L’idée, qu’on rencontre aujourd’hui souvent, que la culture digère tout, s’approprie les productions subversives qu’elle ainsi désamorce et qui deviennent après cela un nouveau chaînon d’elle, cette idée est fausse.
Jean Dubuffet, Asphyxiante culture, Minuit, p. 23.
Je comprends parfaitement les femmes qui font de la broderie par chagrin, et celles qui font du crochet parce que la vie existe.
Fernando Pessoa, Le livre de l’intranquillité (1), Christian Bourgois, p. 31.
On ne peut jamais aller chez personne. Aussi ne peut-on aimer que la montagne, la mer et la musique.
Emil Cioran, « Personne n’existe », Solitude et destin, Gallimard, p. 409.
Même si tu as eu la sottise de te montrer, sois tranquille, ils ne te voient pas.
Henri Michaux, « Poteaux d’angle », Œuvres complètes (3), Gallimard, p. 1056.
Chaque fois que cela ne va pas et que j’ai pitié de mon cerveau, je suis emporté par une irrésistible envie de proclamer. C’est alors que je devine de quels piètres abîmes surgissent réformateurs, prophètes et sauveurs.
Emil Cioran, De l’inconvénient d’être né, Gallimard, p. 16.
Oui, il est toujours là. Tant pis ; accommodons-nous de sa présence et tâchons de le rendre de plus en plus subtil (il a déjà maigri de moitié depuis que je le taquine). Éducation de l’orgueil, quel programme ! Cela consisterait à lui donner carrière, à le satisfaire, à le pousser toujours plus avant jusqu’au point où il devient l’humilité et l’intelligence totale. Quand j’aurai le temps, j’essaierai.
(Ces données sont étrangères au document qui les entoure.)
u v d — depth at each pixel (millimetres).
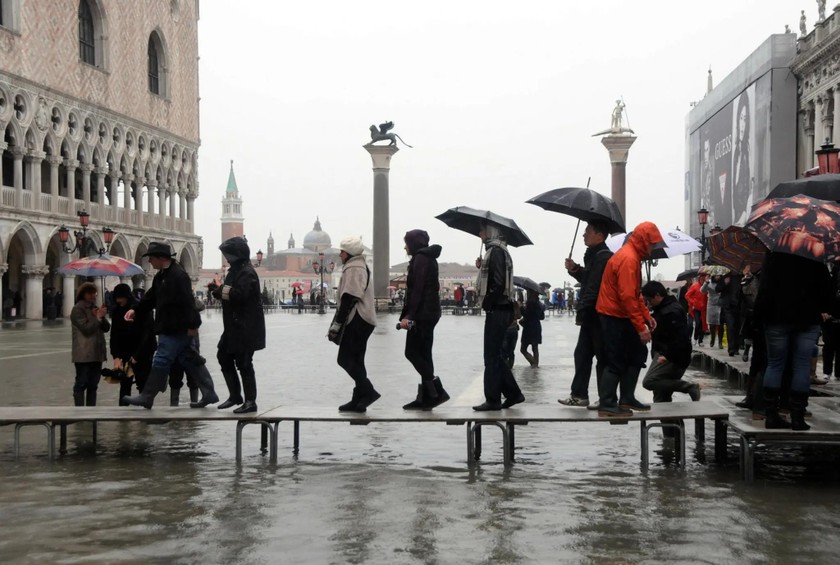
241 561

Valery Larbaud, « Journal intime de A.O. Barnabooth », Œuvres, Gallimard, p. 119.
Insignifiante, la scène lutte cependant avec l’insignifiance. Tout partenaire d’une scène rêve d’avoir le dernier mot. Parler en dernier, « conclure », c’est donner un destin à tout ce qui s’est dit, c’est maîtriser, posséder, disperser, assener le sens ; dans l’espace de la parole, celui qui vient en dernier occupe une place souveraine, tenue, selon un privilège réglé, par les professeurs, les présidents, les juges, les confesseurs : tout combat de langage (maché des anciens Sophistes, disputatio des Scolastiques) vise à la possession de cette place ; par le dernier mot, je vais désorganiser, « liquider » l’adversaire, lui infliger une blessure (narcissique) mortelle, je vais l’acculer au silence, le châtrer de toute parole. La scène se déroule en vue de ce triomphe : il ne s’agit nullement que chaque réplique concoure à la victoire d’une vérité et construise peu à peu cette vérité, mais seulement que la dernière réplique soit la bonne : c’est le dernier coup de dés qui compte.
Roland Barthes, « Scène », Fragments d’un discours amoureux, Seuil, p. 247.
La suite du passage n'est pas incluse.